◆ Exercise objective: Please reproduce all of the data exactly as it appears, but skip the pictures.

◆ Stored records:

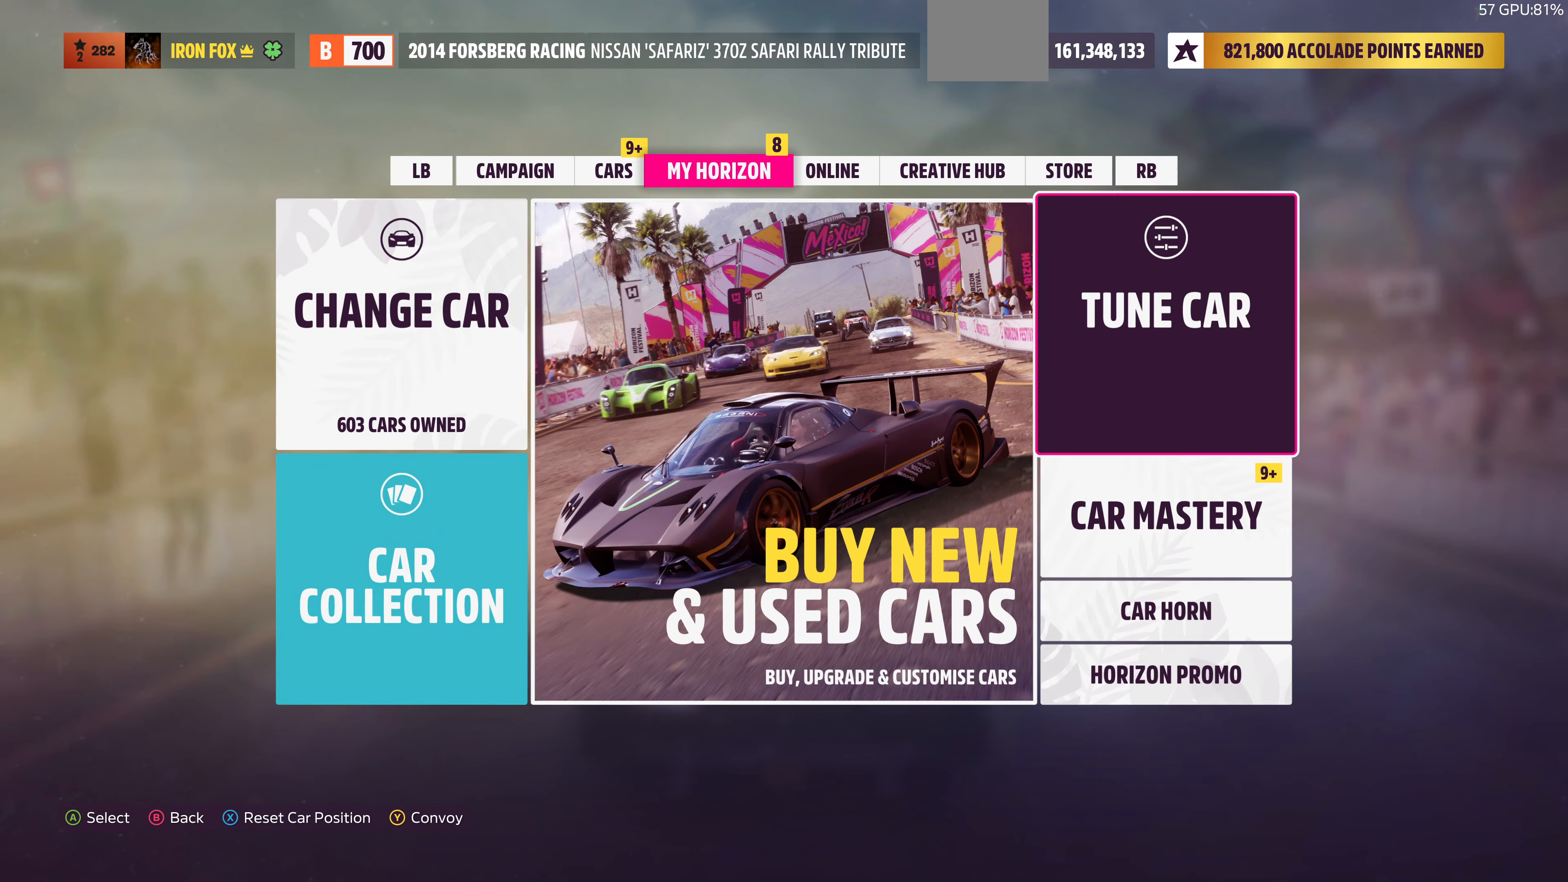
{"buttons": [], "left_stick": "center", "right_stick": "center", "events": [[100, "R1", "up"]]}
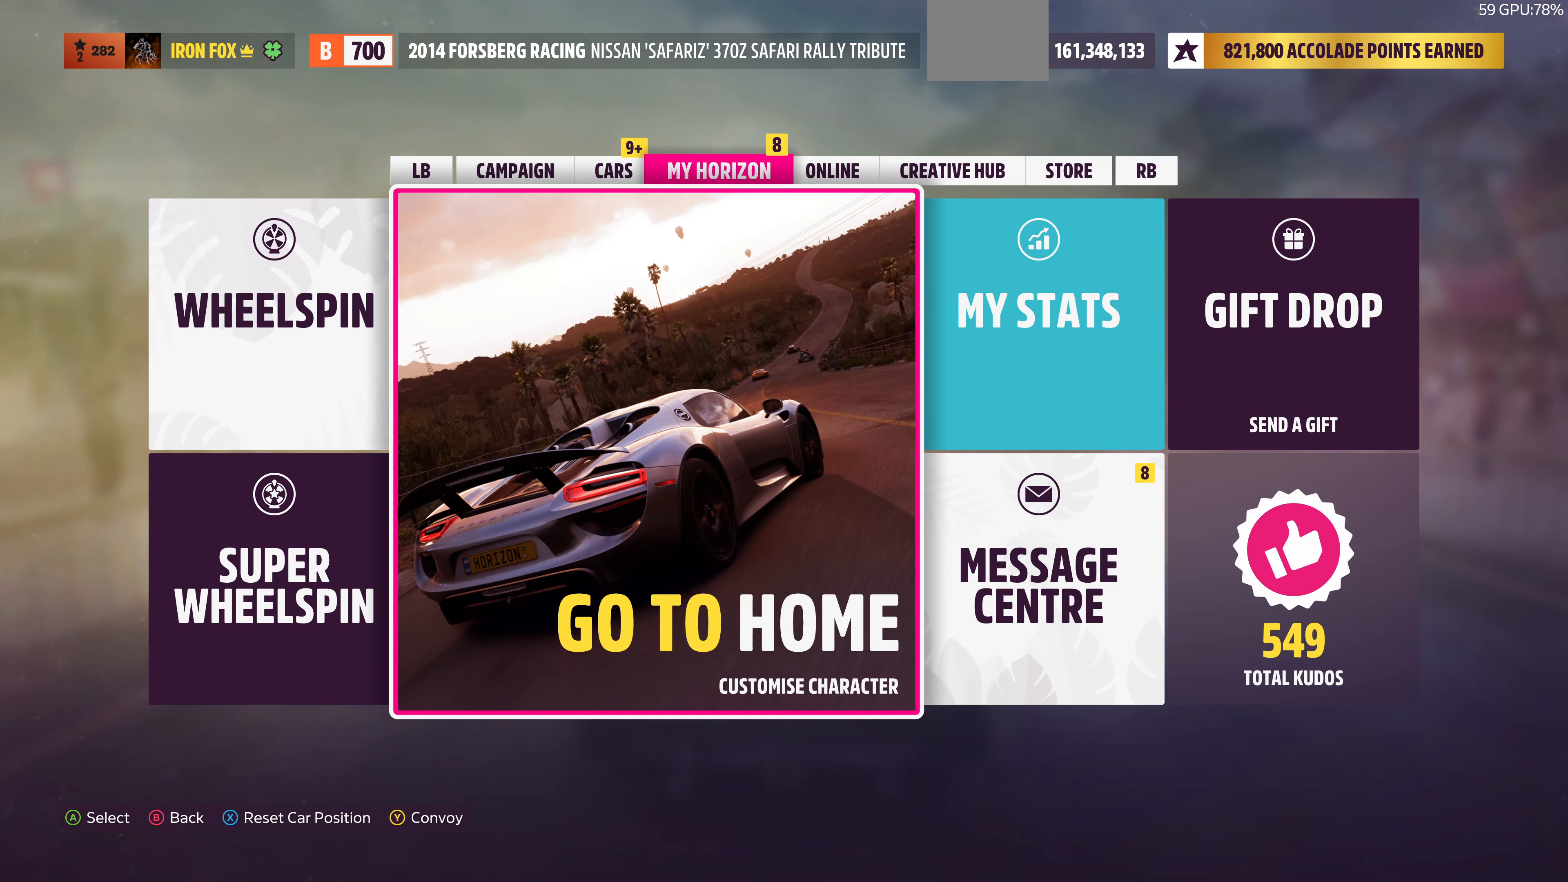
{"buttons": [], "left_stick": "center", "right_stick": "center", "events": [[134, "L1", "down"], [234, "L1", "up"]]}
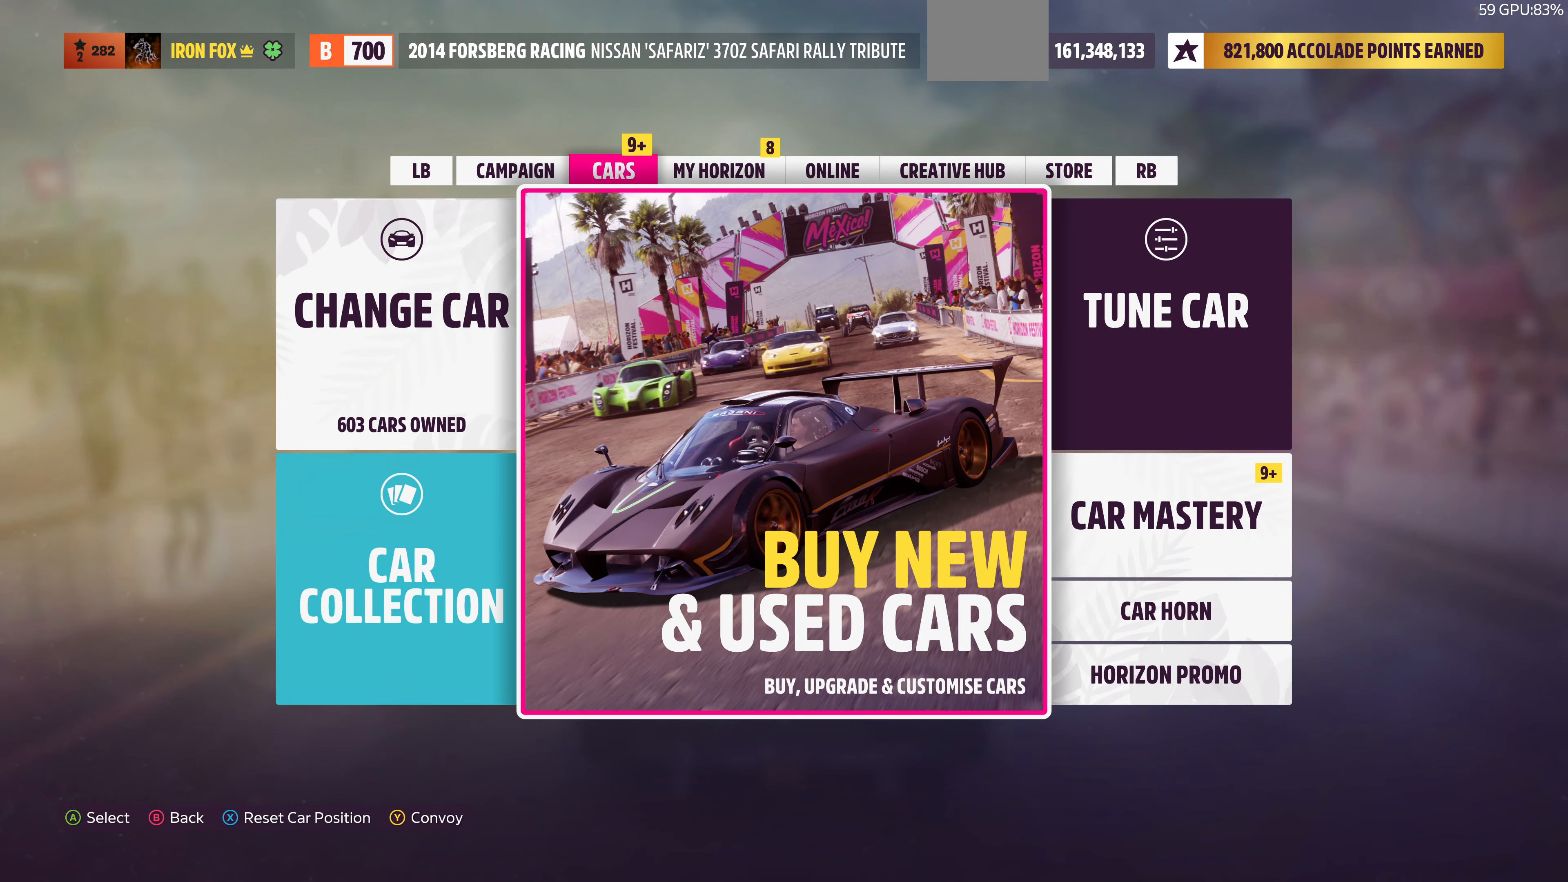
{"buttons": [], "left_stick": "center", "right_stick": "center", "events": []}
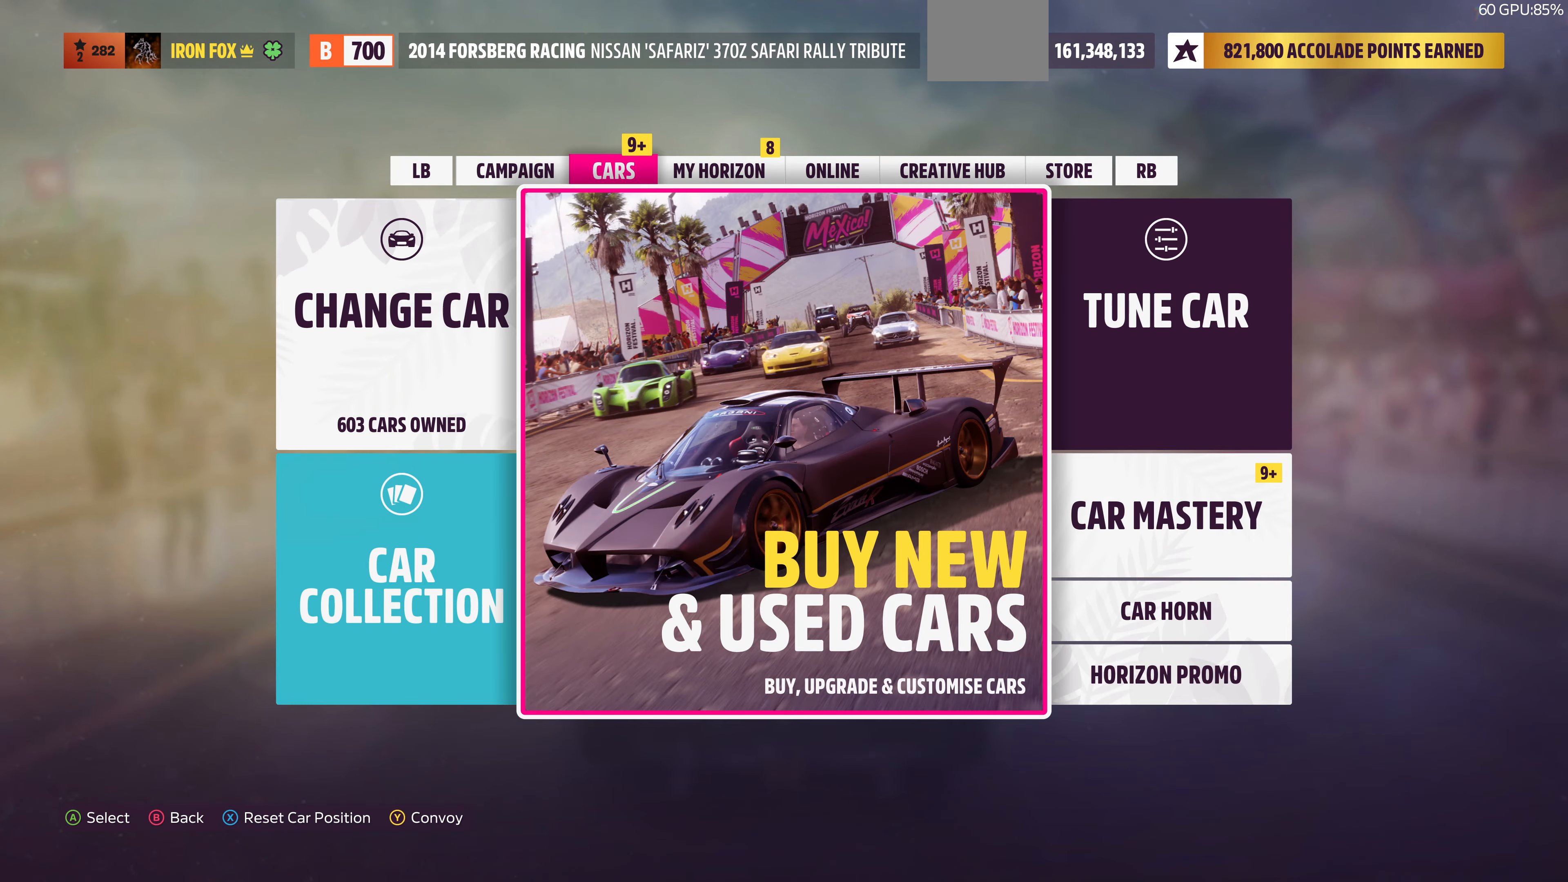
{"buttons": [], "left_stick": "center", "right_stick": "center", "events": [[234, "L1", "down"], [300, "L1", "up"]]}
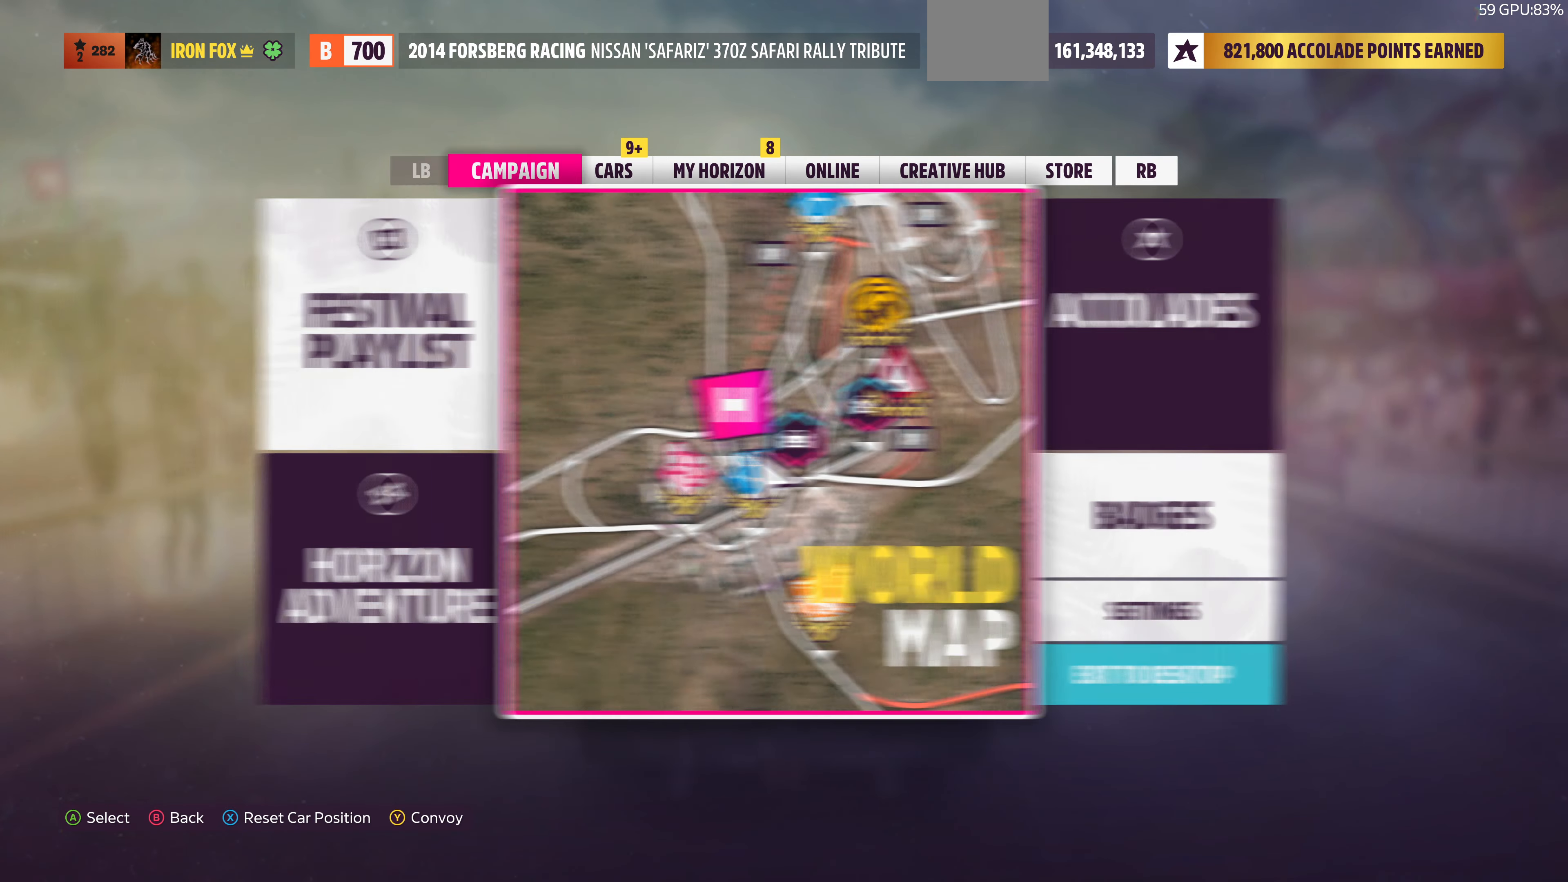
{"buttons": ["DPAD_LEFT"], "left_stick": "center", "right_stick": "center", "events": [[100, "R1", "down"], [267, "R1", "up"], [467, "DPAD_LEFT", "down"]]}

◆ Written reply:
{"buttons": [], "left_stick": "center", "right_stick": "center", "events": [[100, "R1", "up"]]}
{"buttons": [], "left_stick": "center", "right_stick": "center", "events": [[134, "L1", "down"], [234, "L1", "up"]]}
{"buttons": [], "left_stick": "center", "right_stick": "center", "events": []}
{"buttons": [], "left_stick": "center", "right_stick": "center", "events": [[234, "L1", "down"], [300, "L1", "up"]]}
{"buttons": ["DPAD_LEFT"], "left_stick": "center", "right_stick": "center", "events": [[100, "R1", "down"], [267, "R1", "up"], [467, "DPAD_LEFT", "down"]]}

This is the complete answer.